The College of Law and the Department of Philosophy in the College of Arts and Sciences offer a coordinated dual degree program leading to the conferral of both the Doctor of Jurisprudence and Master of Arts degree with a major in Philosophy. In this program, a student may earn the JD and MA in about four years rather than the five years that otherwise would be required.
Applicants for the JD-MA (Philosophy major) program must make separate application to, and be independently accepted by, the College of Law for the JD and the Department of Philosophy and Office of Graduate Admissions for the MA degree, with a major in Philosophy. Applicants must also be accepted by the dual degree committee (the membership of which will include a program coordinator from both the College of Law and the Department of Philosophy). Upon petition, an applicant’s LSAT score may be accepted by the Department of Philosophy as a substitute for the normally required GRE score. Application to the dual degree program may be made prior to or after matriculation in either the JD or the MA (Philosophy) program, but application must be made prior to the last 29 hours required for the JD and prior to the last 15 hours required for the MA (Philosophy).
A dual degree candidate must satisfy the requirements for both the JD and MA (Philosophy) degrees, as well as the requirements of the dual degree program. The College of Law will award a maximum of 9 hours of credit toward the JD degree for successful completion of approved graduate level courses (500 or 600 level) offered in the Department of Philosophy. The Department of Philosophy will award a maximum of 15 hours of credit toward the MA degree for successful completion of approved courses offered in the College of Law. All courses for which such cross-credit is awarded must be approved by the JD-MA (Philosophy) program coordinators in the College of Law and Department of Philosophy. Upon admission to the dual degree program, a dual degree candidate will take, if he or she has not already taken, the required first year courses in the College of Law.
Philosophy offers both a non-thesis and thesis MA. Each requires a total of 30 hours of credit, at least 12 of which must be graduate level courses (other than PHIL 500 thesis hours) in Philosophy. For a dual degree candidate up to 15 of the 30 required hours will come from approved law school courses. For dual degree candidates, the ordinary distribution and proseminar requirements for the Philosophy MA are waived.
For a non-thesis MA student, the remaining 15 hours in Philosophy will be coursework (500 or 600 level) in Philosophy. The non-thesis MA student must, however, satisfy the non-thesis MA requirement for a “culminating academic experience” (normally the presentation of a philosophical paper at a professional meeting or departmental colloquium). The non-thesis MA student will take an MA comprehensive examination administered as if the student had a “minor” in law (so, a member of the law faculty will be on the examination committee and candidate examination questions will be solicited from the instructors of the law courses counting toward the student’s MA).

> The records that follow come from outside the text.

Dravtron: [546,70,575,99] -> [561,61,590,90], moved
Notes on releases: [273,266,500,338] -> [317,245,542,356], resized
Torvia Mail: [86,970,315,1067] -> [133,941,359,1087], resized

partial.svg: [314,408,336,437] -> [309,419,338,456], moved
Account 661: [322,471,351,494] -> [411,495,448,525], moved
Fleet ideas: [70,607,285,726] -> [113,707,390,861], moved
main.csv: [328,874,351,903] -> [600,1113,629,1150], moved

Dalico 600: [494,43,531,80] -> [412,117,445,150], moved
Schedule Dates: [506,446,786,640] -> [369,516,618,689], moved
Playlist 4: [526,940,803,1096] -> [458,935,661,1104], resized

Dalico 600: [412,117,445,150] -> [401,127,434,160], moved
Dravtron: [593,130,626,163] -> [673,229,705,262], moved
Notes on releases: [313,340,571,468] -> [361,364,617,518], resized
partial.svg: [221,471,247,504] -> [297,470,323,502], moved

A student electing to pursue the thesis MA track must take 12 hours of graduate level coursework in Philosophy as well as 6 thesis hours of PHIL 500. The thesis topic must be approved by the program coordinators and dual degree committee, and the student’s thesis committee must include a faculty member from the College of Law. A student electing to pursue the thesis MA track will thus earn from Philosophy 18 hours of the required 30 hours for the MA and thus need credit from Philosophy for only 12 hours of coursework in the College of Law.

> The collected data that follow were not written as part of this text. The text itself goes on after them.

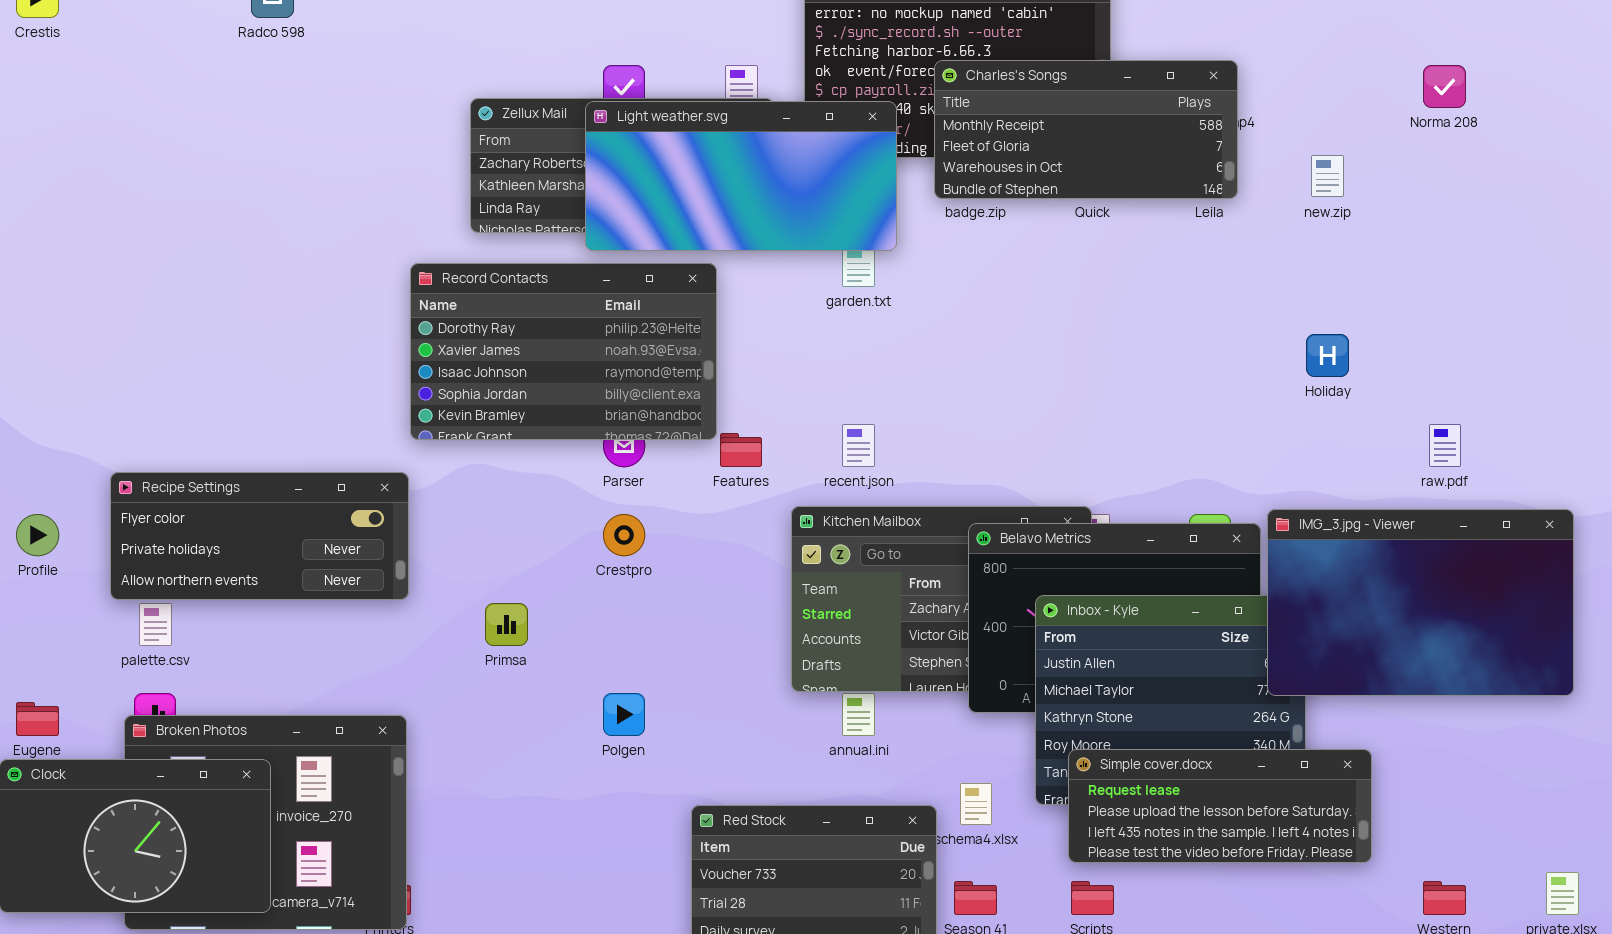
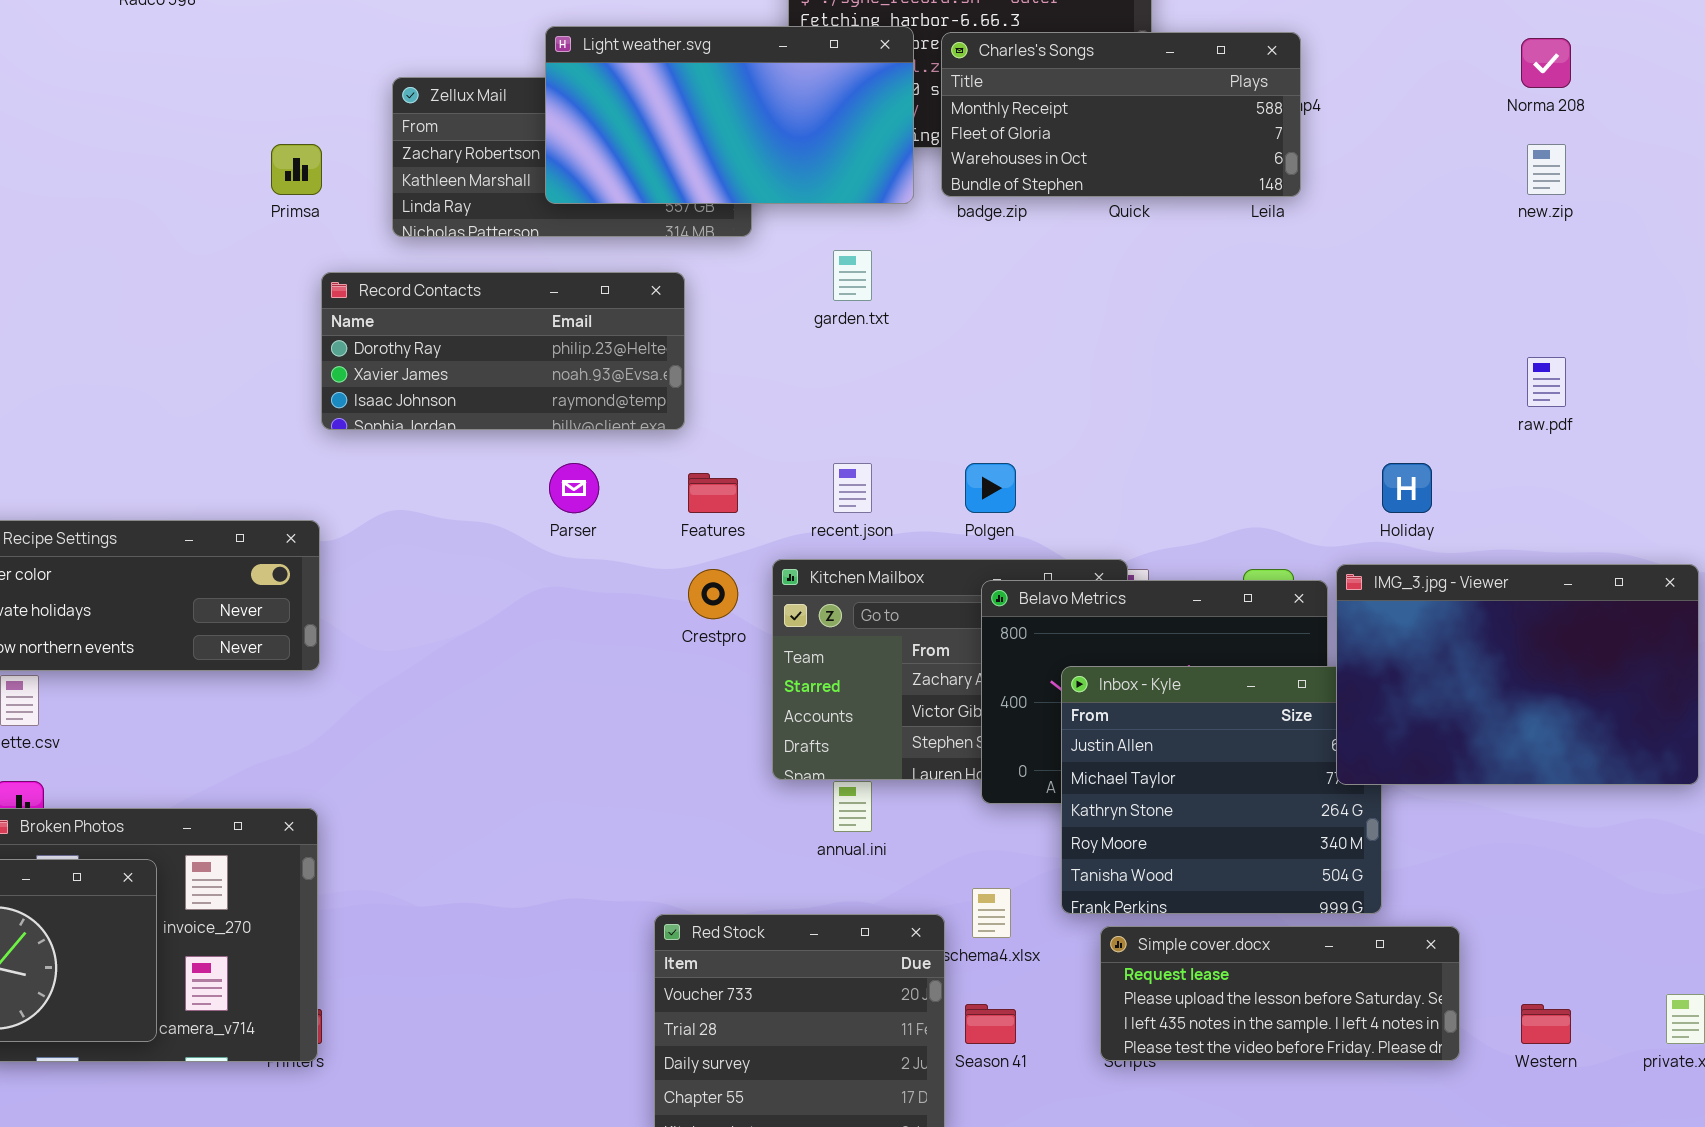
Light weather.svg: [585,101,897,251] -> [545,26,914,204], moved
new.zip: [1311,155,1344,197] -> [1527,144,1566,195], moved
Record Contacts: [410,263,717,440] -> [321,272,685,430], resized
Holiday: [1306,334,1349,377] -> [1382,463,1432,513], moved
raw.pdf: [1429,424,1461,467] -> [1527,357,1566,407], moved
Crestpro: [603,514,645,556] -> [688,569,738,619], moved
Primsa: [485,603,528,646] -> [271,144,322,195], moved
Polgen: [603,693,645,736] -> [965,463,1016,513], moved
Simple cover.docx: [1068,749,1372,863] -> [1100,926,1460,1061], moved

Dual degree students who withdraw from the program before completion of the requirements for both degrees will not receive credit toward either the JD or the MA (Philosophy) degree for courses taken in the other program except as such courses qualify for credit without regard to the dual degree program.
Awarding of Grades
For grade recording purposes in the College of Law and Department of Philosophy, grades awarded in the other unit will be converted to either Satisfactory or No Credit and will not be computed in determining a student’s GPA or class standing. The College of Law will award a grade of Satisfactory for an approved Philosophy course in which the student earns a grade of B or higher and a grade of No Credit for any lower grade. The Philosophy Department will award a grade of Satisfactory for an approved law course in which the student earns a grade of 2.3 or higher and a grade of No Credit for any lower grade. The official academic record of the student maintained by the Office of the University Registrar shall show the actual grade assigned by the instructor without conversion.